=== Directions for this task ===
Write out all of the rows below word for word, keeping every line the same.
==================================================
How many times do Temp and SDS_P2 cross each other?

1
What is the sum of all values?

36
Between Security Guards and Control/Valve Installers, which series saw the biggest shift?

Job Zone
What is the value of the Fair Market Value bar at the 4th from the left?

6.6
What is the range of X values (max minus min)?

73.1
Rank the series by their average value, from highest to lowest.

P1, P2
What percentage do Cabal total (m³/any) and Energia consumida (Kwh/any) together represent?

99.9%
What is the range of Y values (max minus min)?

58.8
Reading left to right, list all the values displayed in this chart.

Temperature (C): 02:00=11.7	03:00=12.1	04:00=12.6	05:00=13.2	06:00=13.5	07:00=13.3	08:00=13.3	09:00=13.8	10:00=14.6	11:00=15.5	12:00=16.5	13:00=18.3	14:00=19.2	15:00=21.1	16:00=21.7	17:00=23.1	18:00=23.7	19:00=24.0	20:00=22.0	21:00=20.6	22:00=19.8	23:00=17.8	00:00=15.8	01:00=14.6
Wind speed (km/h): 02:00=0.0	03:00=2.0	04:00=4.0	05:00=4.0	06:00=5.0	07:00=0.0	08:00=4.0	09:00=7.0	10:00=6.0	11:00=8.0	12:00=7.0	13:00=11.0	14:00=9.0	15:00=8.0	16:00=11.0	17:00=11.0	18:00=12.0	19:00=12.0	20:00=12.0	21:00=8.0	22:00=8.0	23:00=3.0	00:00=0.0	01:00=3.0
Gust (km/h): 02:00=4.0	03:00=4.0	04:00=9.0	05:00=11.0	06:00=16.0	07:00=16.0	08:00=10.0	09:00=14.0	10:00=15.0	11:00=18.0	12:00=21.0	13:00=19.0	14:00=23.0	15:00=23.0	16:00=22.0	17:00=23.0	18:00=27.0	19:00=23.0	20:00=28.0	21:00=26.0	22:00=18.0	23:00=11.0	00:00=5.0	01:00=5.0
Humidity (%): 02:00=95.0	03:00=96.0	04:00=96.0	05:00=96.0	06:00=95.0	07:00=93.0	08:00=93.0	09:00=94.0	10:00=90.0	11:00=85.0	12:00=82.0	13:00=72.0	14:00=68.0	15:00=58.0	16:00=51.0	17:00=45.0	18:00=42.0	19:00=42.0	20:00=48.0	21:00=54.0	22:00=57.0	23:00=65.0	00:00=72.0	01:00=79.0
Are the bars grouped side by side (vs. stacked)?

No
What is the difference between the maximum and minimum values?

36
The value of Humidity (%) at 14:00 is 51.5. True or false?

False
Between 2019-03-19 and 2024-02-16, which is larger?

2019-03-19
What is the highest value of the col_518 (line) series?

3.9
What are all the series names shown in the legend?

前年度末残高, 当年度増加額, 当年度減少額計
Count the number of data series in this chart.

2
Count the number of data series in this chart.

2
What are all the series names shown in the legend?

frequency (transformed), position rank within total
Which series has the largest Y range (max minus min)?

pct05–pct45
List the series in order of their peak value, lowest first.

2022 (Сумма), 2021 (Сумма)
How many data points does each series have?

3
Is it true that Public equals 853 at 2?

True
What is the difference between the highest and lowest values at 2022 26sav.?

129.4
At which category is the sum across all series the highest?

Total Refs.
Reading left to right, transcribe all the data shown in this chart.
==================================================
=== Answer for the task ===
How many times do Temp and SDS_P2 cross each other?

1
What is the sum of all values?

36
Between Security Guards and Control/Valve Installers, which series saw the biggest shift?

Job Zone
What is the value of the Fair Market Value bar at the 4th from the left?

6.6
What is the range of X values (max minus min)?

73.1
Rank the series by their average value, from highest to lowest.

P1, P2
What percentage do Cabal total (m³/any) and Energia consumida (Kwh/any) together represent?

99.9%
What is the range of Y values (max minus min)?

58.8
Reading left to right, list all the values displayed in this chart.

Temperature (C): 02:00=11.7	03:00=12.1	04:00=12.6	05:00=13.2	06:00=13.5	07:00=13.3	08:00=13.3	09:00=13.8	10:00=14.6	11:00=15.5	12:00=16.5	13:00=18.3	14:00=19.2	15:00=21.1	16:00=21.7	17:00=23.1	18:00=23.7	19:00=24.0	20:00=22.0	21:00=20.6	22:00=19.8	23:00=17.8	00:00=15.8	01:00=14.6
Wind speed (km/h): 02:00=0.0	03:00=2.0	04:00=4.0	05:00=4.0	06:00=5.0	07:00=0.0	08:00=4.0	09:00=7.0	10:00=6.0	11:00=8.0	12:00=7.0	13:00=11.0	14:00=9.0	15:00=8.0	16:00=11.0	17:00=11.0	18:00=12.0	19:00=12.0	20:00=12.0	21:00=8.0	22:00=8.0	23:00=3.0	00:00=0.0	01:00=3.0
Gust (km/h): 02:00=4.0	03:00=4.0	04:00=9.0	05:00=11.0	06:00=16.0	07:00=16.0	08:00=10.0	09:00=14.0	10:00=15.0	11:00=18.0	12:00=21.0	13:00=19.0	14:00=23.0	15:00=23.0	16:00=22.0	17:00=23.0	18:00=27.0	19:00=23.0	20:00=28.0	21:00=26.0	22:00=18.0	23:00=11.0	00:00=5.0	01:00=5.0
Humidity (%): 02:00=95.0	03:00=96.0	04:00=96.0	05:00=96.0	06:00=95.0	07:00=93.0	08:00=93.0	09:00=94.0	10:00=90.0	11:00=85.0	12:00=82.0	13:00=72.0	14:00=68.0	15:00=58.0	16:00=51.0	17:00=45.0	18:00=42.0	19:00=42.0	20:00=48.0	21:00=54.0	22:00=57.0	23:00=65.0	00:00=72.0	01:00=79.0
Are the bars grouped side by side (vs. stacked)?

No
What is the difference between the maximum and minimum values?

36
The value of Humidity (%) at 14:00 is 51.5. True or false?

False
Between 2019-03-19 and 2024-02-16, which is larger?

2019-03-19
What is the highest value of the col_518 (line) series?

3.9
What are all the series names shown in the legend?

前年度末残高, 当年度増加額, 当年度減少額計
Count the number of data series in this chart.

2
Count the number of data series in this chart.

2
What are all the series names shown in the legend?

frequency (transformed), position rank within total
Which series has the largest Y range (max minus min)?

pct05–pct45
List the series in order of their peak value, lowest first.

2022 (Сумма), 2021 (Сумма)
How many data points does each series have?

3
Is it true that Public equals 853 at 2?

True
What is the difference between the highest and lowest values at 2022 26sav.?

129.4
At which category is the sum across all series the highest?

Total Refs.
Reading left to right, transcribe all the data shown in this chart.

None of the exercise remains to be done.